RECORDS SUPPLIED START

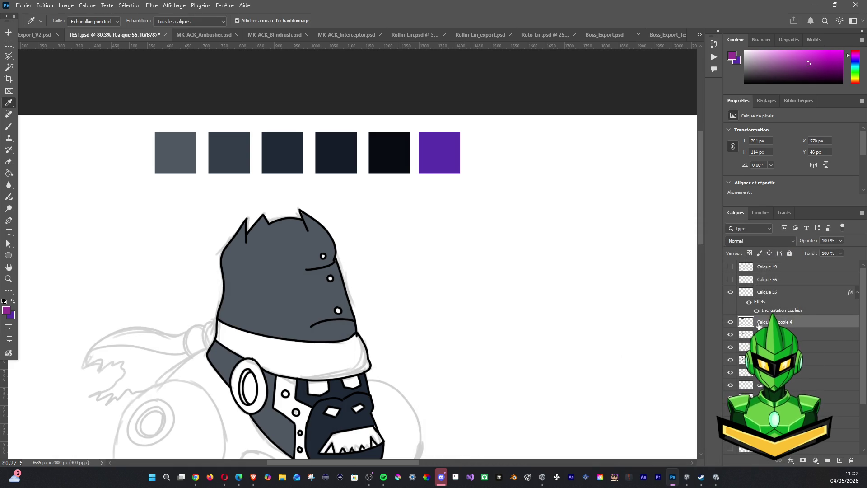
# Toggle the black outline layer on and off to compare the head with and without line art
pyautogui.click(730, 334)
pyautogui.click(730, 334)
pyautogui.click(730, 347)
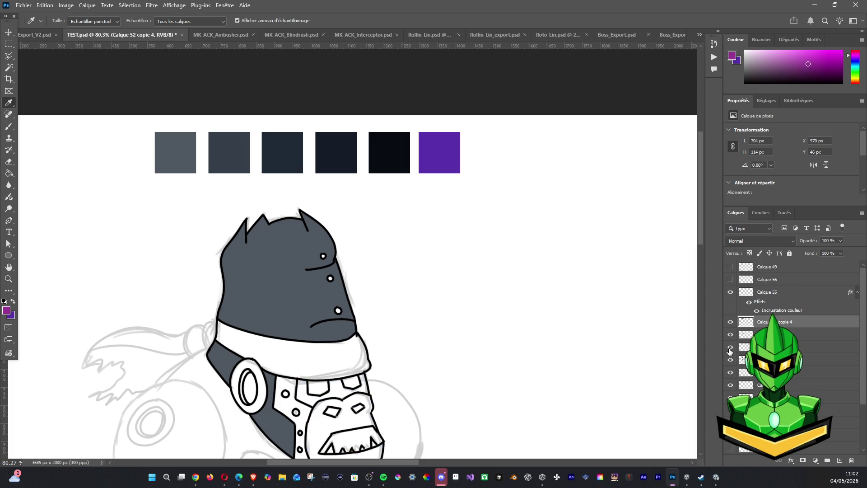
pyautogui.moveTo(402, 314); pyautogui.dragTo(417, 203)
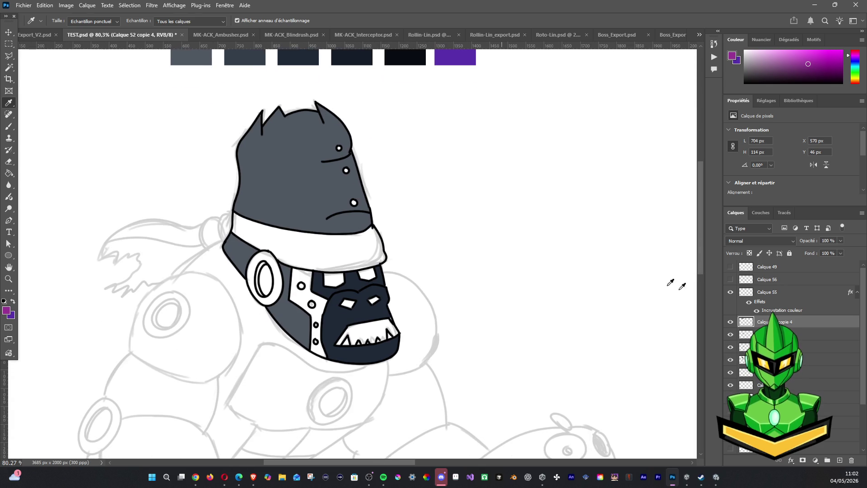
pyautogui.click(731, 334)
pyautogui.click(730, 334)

RECORDS SUPPLIED END
RECORDS SUPPLIED START

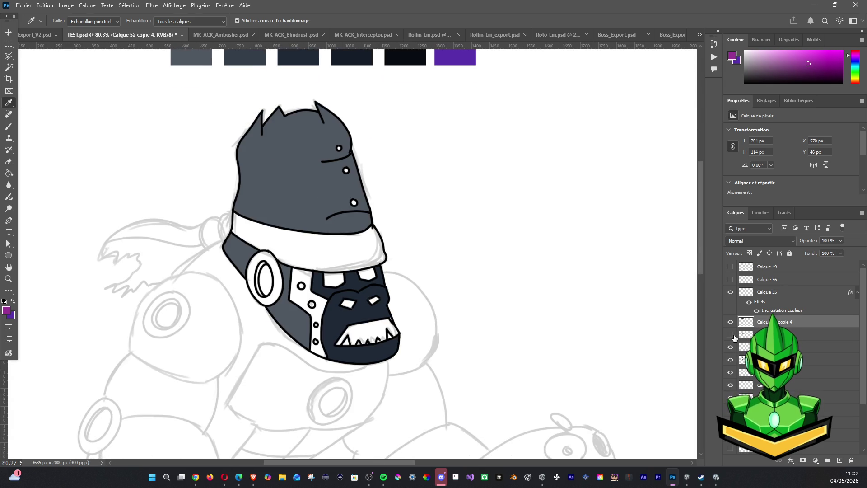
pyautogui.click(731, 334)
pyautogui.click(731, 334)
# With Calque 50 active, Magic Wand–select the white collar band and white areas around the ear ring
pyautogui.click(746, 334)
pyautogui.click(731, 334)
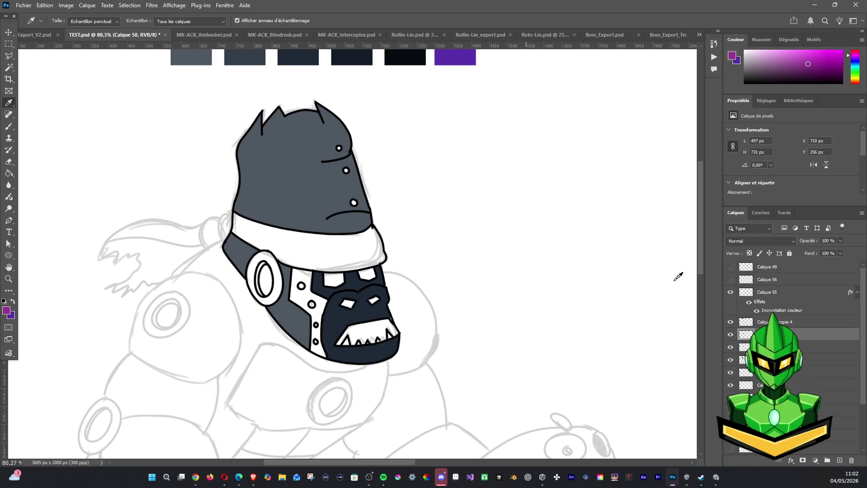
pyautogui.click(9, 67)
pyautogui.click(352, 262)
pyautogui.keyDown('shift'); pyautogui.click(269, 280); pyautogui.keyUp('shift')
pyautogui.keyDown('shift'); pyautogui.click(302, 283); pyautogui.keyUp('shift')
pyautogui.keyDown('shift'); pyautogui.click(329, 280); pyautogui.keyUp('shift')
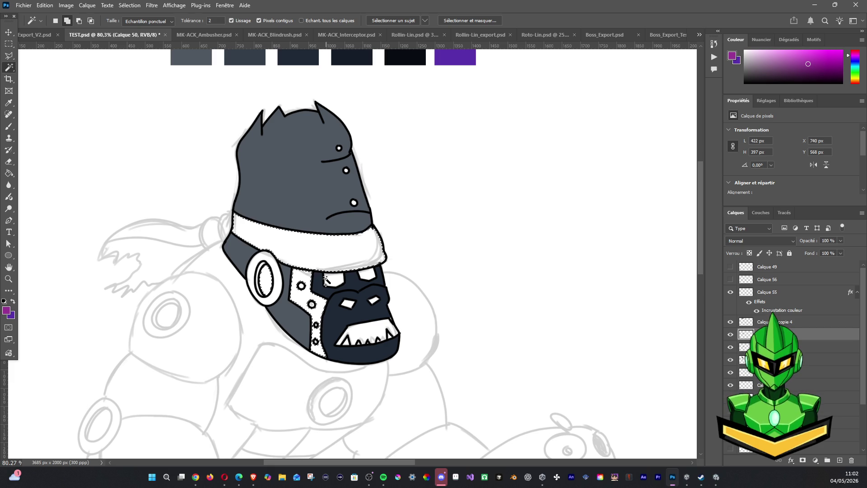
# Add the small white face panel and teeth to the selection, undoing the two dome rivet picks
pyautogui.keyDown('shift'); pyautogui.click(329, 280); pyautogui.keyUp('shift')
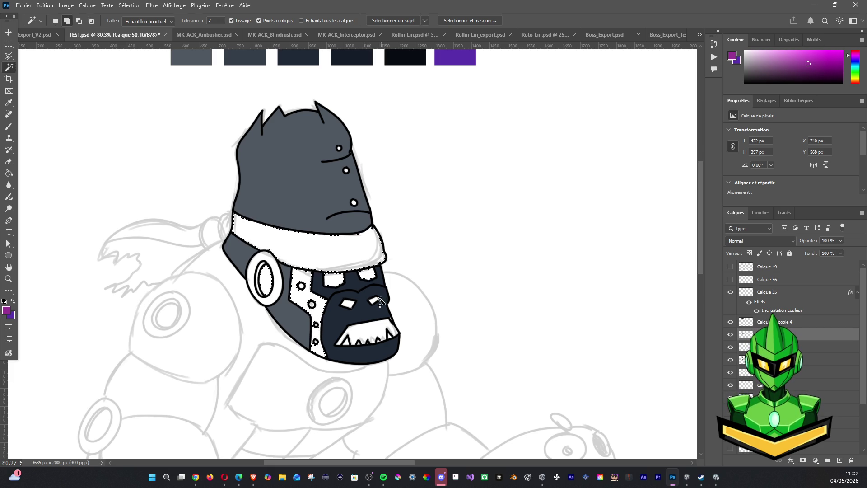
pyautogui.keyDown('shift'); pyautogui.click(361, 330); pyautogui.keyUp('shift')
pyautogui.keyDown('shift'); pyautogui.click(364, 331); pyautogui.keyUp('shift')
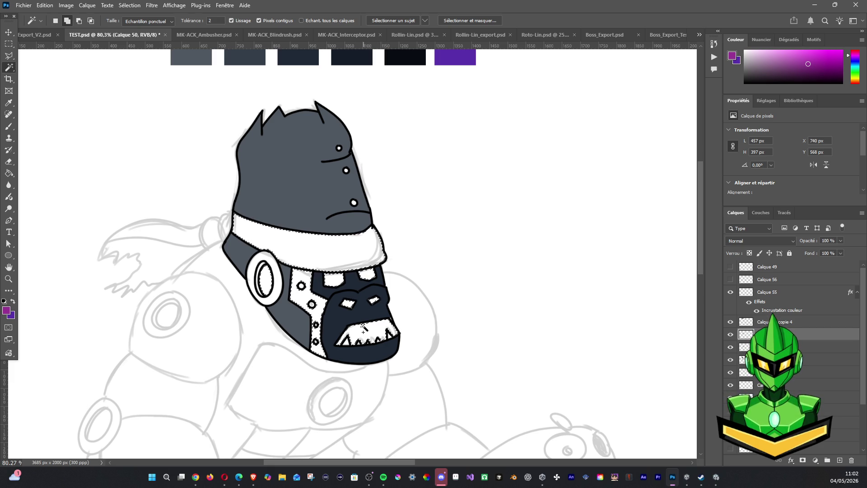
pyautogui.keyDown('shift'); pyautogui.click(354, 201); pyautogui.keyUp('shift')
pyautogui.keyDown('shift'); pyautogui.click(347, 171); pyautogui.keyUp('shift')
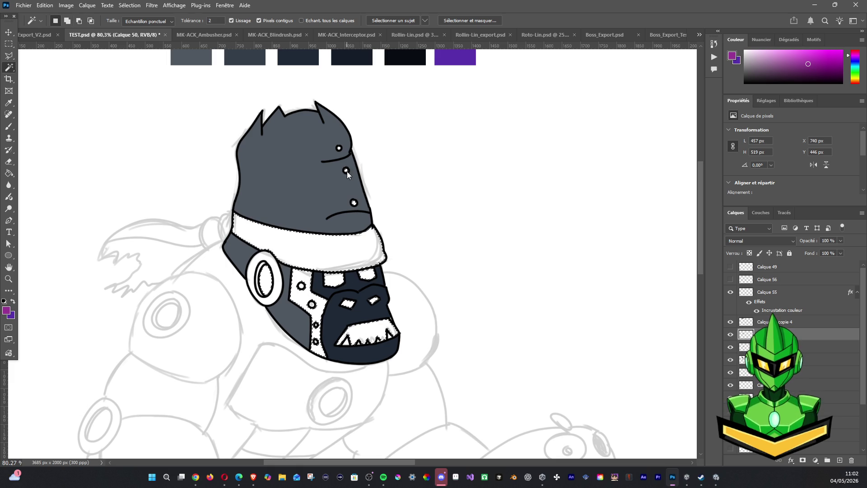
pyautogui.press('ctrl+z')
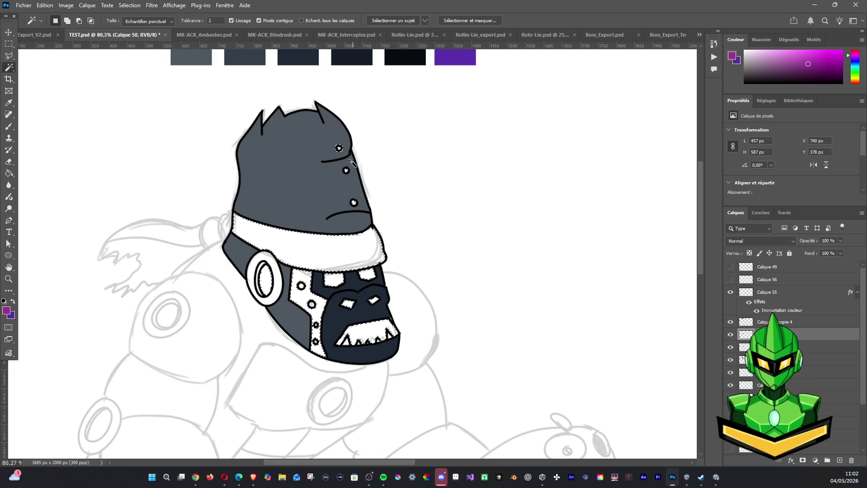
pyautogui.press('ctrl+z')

RECORDS SUPPLIED END

▸ **YOUR ASSIGNMENT**: Looking over the records, find each line with the word "keyDown" and copy it.

▸ **RESULT OF THE TASK**:
pyautogui.keyDown('shift'); pyautogui.click(269, 280); pyautogui.keyUp('shift')
pyautogui.keyDown('shift'); pyautogui.click(302, 283); pyautogui.keyUp('shift')
pyautogui.keyDown('shift'); pyautogui.click(329, 280); pyautogui.keyUp('shift')
pyautogui.keyDown('shift'); pyautogui.click(329, 280); pyautogui.keyUp('shift')
pyautogui.keyDown('shift'); pyautogui.click(361, 330); pyautogui.keyUp('shift')
pyautogui.keyDown('shift'); pyautogui.click(364, 331); pyautogui.keyUp('shift')
pyautogui.keyDown('shift'); pyautogui.click(354, 201); pyautogui.keyUp('shift')
pyautogui.keyDown('shift'); pyautogui.click(347, 171); pyautogui.keyUp('shift')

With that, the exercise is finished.